Langham was released on 14 November 2007, after his sentence was reduced to six months on appeal. Dame Heather Steel, who gave the decision, said that the court viewed Langham's explanation that he viewed the child sexual abuse images for research as "highly improbable", but could not reject it, although he was still guilty of encouraging "despicable acts" through downloading the images of child sexual abuse. On his release, Langham stated, "My life has been ruined, but my conscience is clear" and complained that the media "completely ignored" the court's "acceptance based upon all the evidence and expert opinion that I have no sexual interest in children". Despite this, after the trial, Detective Superintendent Paul Fotheringham of Kent Police continued to insist to journalists, "Langham doesn’t like the label, but I am satisfied that he is a paedophile".

== Career after release ==
A few days after his release from prison in 2008, Langham was interviewed by celebrity psychologist Pamela Connolly (née Stephenson), with whom he had worked on Not the Nine O'Clock News, for her UK television series Shrink Rap, where he revealed that he was sexually abused when he was eight years old, events which he said led to his trial and conviction. The interview was broadcast on More4 on 15 January 2008. Langham was also invited to make a speech in front of the Oxford Union on 29 May 2008, but the invitation was withdrawn.

Following his arrest, Langham said his life had "completely fallen apart": "Offers of work have almost entirely disappeared, at a time when I was looking forward to something of a golden year." In a later interview with The Guardian in September 2011, Langham stated that many people had suggested to him that he should work again, but no one wanted to employ him.

In 2011, in his first screen appearance after his release, he was cast as the lead in Black Pond, a low-budget British film directed by Tom Kingsley and Will Sharpe. The Kino Digital cinema in Hawkhurst had a screening of the film on 11 December 2011. Afterwards, Langham, who lived nearby, held a brief question-and-answer session to help promote the film.

In 2012, he appeared with Billy Murray, Leslie Grantham, and Crissy Rock in Richard John Taylor's drama film Acceptance.

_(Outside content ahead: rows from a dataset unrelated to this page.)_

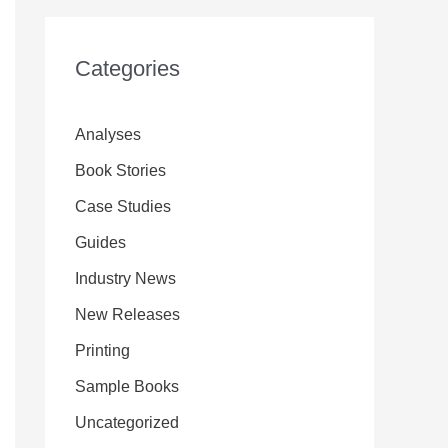
Categories
Analyses
Book Stories
Case Studies
Guides
Industry News
New Releases
Printing
Sample Books
Uncategorized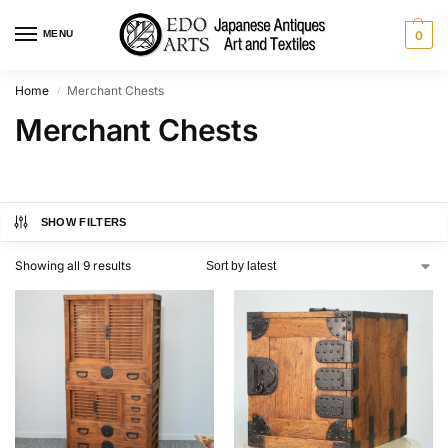
MENU
0
Home
Merchant Chests
/
Merchant Chests
SHOW FILTERS
Showing all 9 results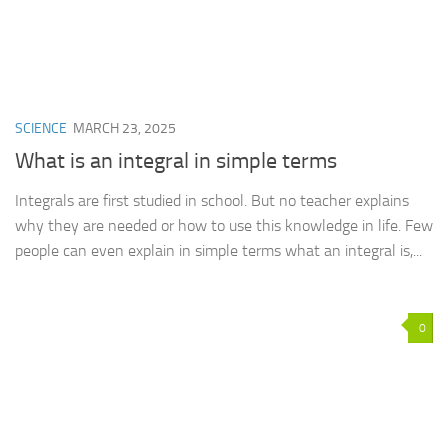
SCIENCE
MARCH 23, 2025
What is an integral in simple terms
Integrals are first studied in school. But no teacher explains
why they are needed or how to use this knowledge in life. Few
people can even explain in simple terms what an integral is,...
0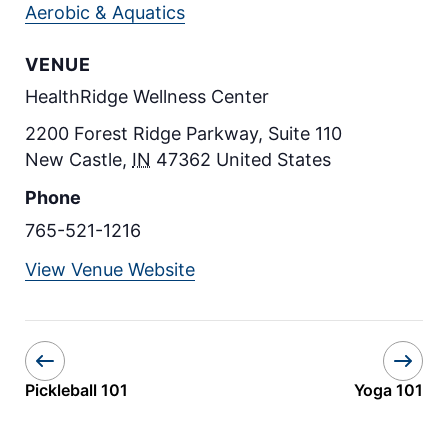
Aerobic & Aquatics
VENUE
HealthRidge Wellness Center
2200 Forest Ridge Parkway, Suite 110
New Castle
,
IN
47362
United States
Phone
765-521-1216
View Venue Website
Pickleball 101
Yoga 101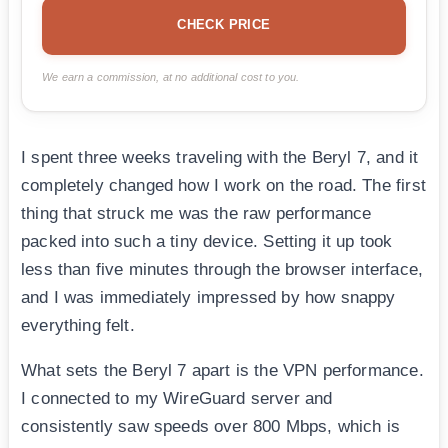
CHECK PRICE
We earn a commission, at no additional cost to you.
I spent three weeks traveling with the Beryl 7, and it
completely changed how I work on the road. The first
thing that struck me was the raw performance
packed into such a tiny device. Setting it up took
less than five minutes through the browser interface,
and I was immediately impressed by how snappy
everything felt.
What sets the Beryl 7 apart is the VPN performance.
I connected to my WireGuard server and
consistently saw speeds over 800 Mbps, which is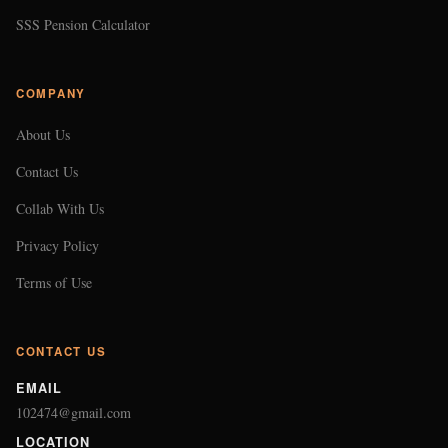
SSS Pension Calculator
COMPANY
About Us
Contact Us
Collab With Us
Privacy Policy
Terms of Use
CONTACT US
EMAIL
102474@gmail.com
LOCATION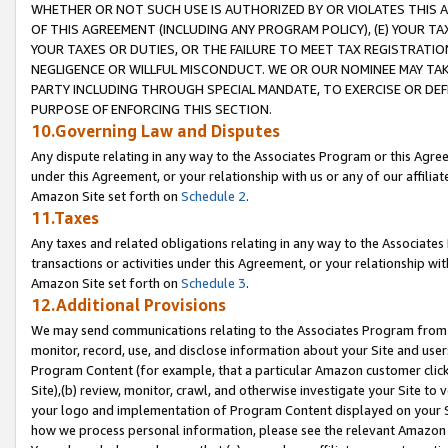
WHETHER OR NOT SUCH USE IS AUTHORIZED BY OR VIOLATES THIS A
OF THIS AGREEMENT (INCLUDING ANY PROGRAM POLICY), (E) YOUR TA
YOUR TAXES OR DUTIES, OR THE FAILURE TO MEET TAX REGISTRATIO
NEGLIGENCE OR WILLFUL MISCONDUCT. WE OR OUR NOMINEE MAY TA
PARTY INCLUDING THROUGH SPECIAL MANDATE, TO EXERCISE OR DEF
PURPOSE OF ENFORCING THIS SECTION.
10.Governing Law and Disputes
Any dispute relating in any way to the Associates Program or this Agree
under this Agreement, or your relationship with us or any of our affilia
Amazon Site set forth on
Schedule 2
.
11.Taxes
Any taxes and related obligations relating in any way to the Associate
transactions or activities under this Agreement, or your relationship with
Amazon Site set forth on
Schedule 3
.
12.Additional Provisions
We may send communications relating to the Associates Program from tim
monitor, record, use, and disclose information about your Site and user
Program Content (for example, that a particular Amazon customer clic
Site),(b) review, monitor, crawl, and otherwise investigate your Site to 
your logo and implementation of Program Content displayed on your Sit
how we process personal information, please see the relevant Amazon P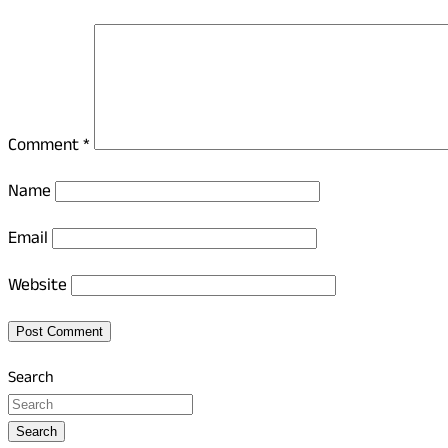
Comment
*
Name
Email
Website
Search
Search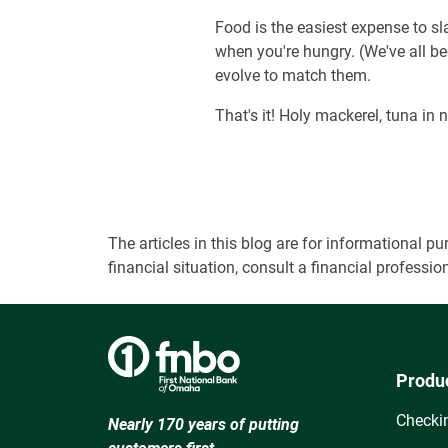
Food is the easiest expense to sl
when you're hungry. (We've all b
evolve to match them.
That's it! Holy mackerel, tuna in n
The articles in this blog are for informational
financial situation, consult a financial professi
Produ
Checki
Nearly 170 years of putting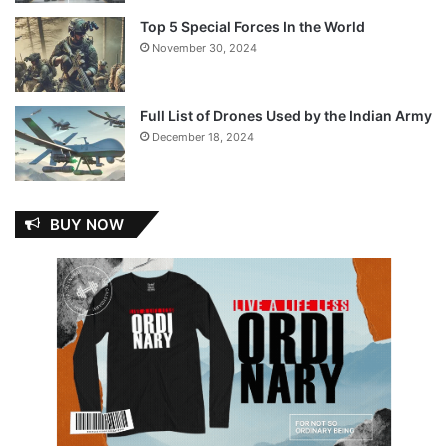
Top 5 Special Forces In the World
November 30, 2024
Full List of Drones Used by the Indian Army
December 18, 2024
BUY NOW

In 2020, the film was re-released as Vengeance.

Langham's The Muppet Show episode was not made available on Disney+ when the series was added to the streaming service in 2021. Disney stated that most missing episodes and segments were due to music-rights issues, but refused to comment on Langham in particular.

== Personal life ==
Langham's first marriage, to actress, singer and local politician Sue Jones-Davies, produced three children, but broke up, by his own admission, due to his alcoholism. Langham had two children by his second wife, director Christine Cartwright. As of 2011, Langham lived with his wife and two children in Cranbrook, Kent.

He sought counselling for alcohol and cocaine addiction, and was still undergoing therapy once a week as of 2006. He used his experiences to co-write the BBC Two series Help, in which he portrayed a psychotherapist, with friend Paul Whitehouse, and played a counsellor in the sitcom Kiss Me Kate.

Langham died from pancreatic cancer on 24 June 2026, aged 77; his death was announced on 3 September.